In 2009 and 2010, people coming and going in a collection of public places in Ukraine saw an unusual set of electronic billboards. “The person who uncovers that which was hidden–that’s a real journalist,” read one, against an image of a curtain being pulled back to reveal the word “truth.” Another, showing different colored pens writing different letters and numbers, declared that “True news means various views on a single event.”
Part of a program sponsored by Internews, the billboards were a rare attempt to teach concepts of media literacy directly to a population at large, that is, anyone who happened to be passing by. The target was the practice of what Ukrainians call jeansa, or hidden advertising, in which a company or politician pays money to a media outlet to get a puff piece, presented as real journalism.
But after 2010, Internews decided to discontinue the campaign. It cited the relatively high cost, but also concerns the strategy wasn’t sufficiently effective. In surveys and focus groups, significant numbers of people showed they “were able to distinguish paid journalism and/or hidden advertisements intuitively,” said Josh Machleder, Internews’ vice president for Europe and Eurasia. Internews decided to focus on public discussions to provide a platform for opinion makers and pilot programs for media literacy education in schools and universities. Generally speaking, Machleder wrote, Internews found that “raising the general level of media literacy in the population is a complicated endeavor, and that running a PSA campaign was not enough to tackle it. It did shine light on the problem … and sowed the seeds for a larger public discussion on the quality of journalism in Ukraine.”
In countries all over the world, whether democratic or one-party states, governments are promoting media literacy as a vital skill set. Media development organizations uniformly say that it is a vital part of their work. Both programming and spending patterns among funders suggest that media literacy programs are a still small but growing focus of overall media development work.

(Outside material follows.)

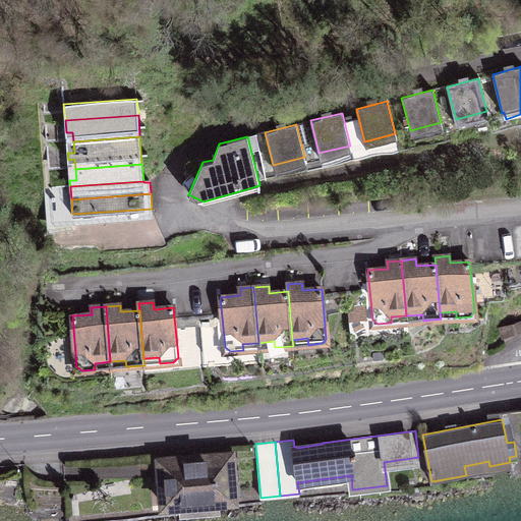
[(231,454),(159,460),(163,505),(234,500),(231,454)]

The Center for International Media Assistance published a trio of reports in 2009 that looked at the then emerging topic of media literacy. After hearing much discussion about media literacy among media development implementers since then, CIMA decided to take a second look at the topic. Do media literacy programs offer a promising new approach to media development, or is it yet another example of further fragmentation of overall media development efforts? What have we learned in recent years about how to best approach such programs? Has the expansion of social media and mobile devices had an impact on the way media development organizations approach media literacy?
This report aims to take another snapshot of the current state of media literacy programs and revisit some of the questions that this new area of media development is raising. Looking forward, the subject deserves much deeper research and examination. We need more data to understand how a country’s population gets access to information, understands it, and acts on it. We need more detailed spending figures to see how various donors are approaching this work and funding it. We also need more evaluations to see if this work has meaningful impact. So while “Media Literacy 2.0” is still far from the final word on the topic, it does begin to surface some revealing examples of emerging approaches.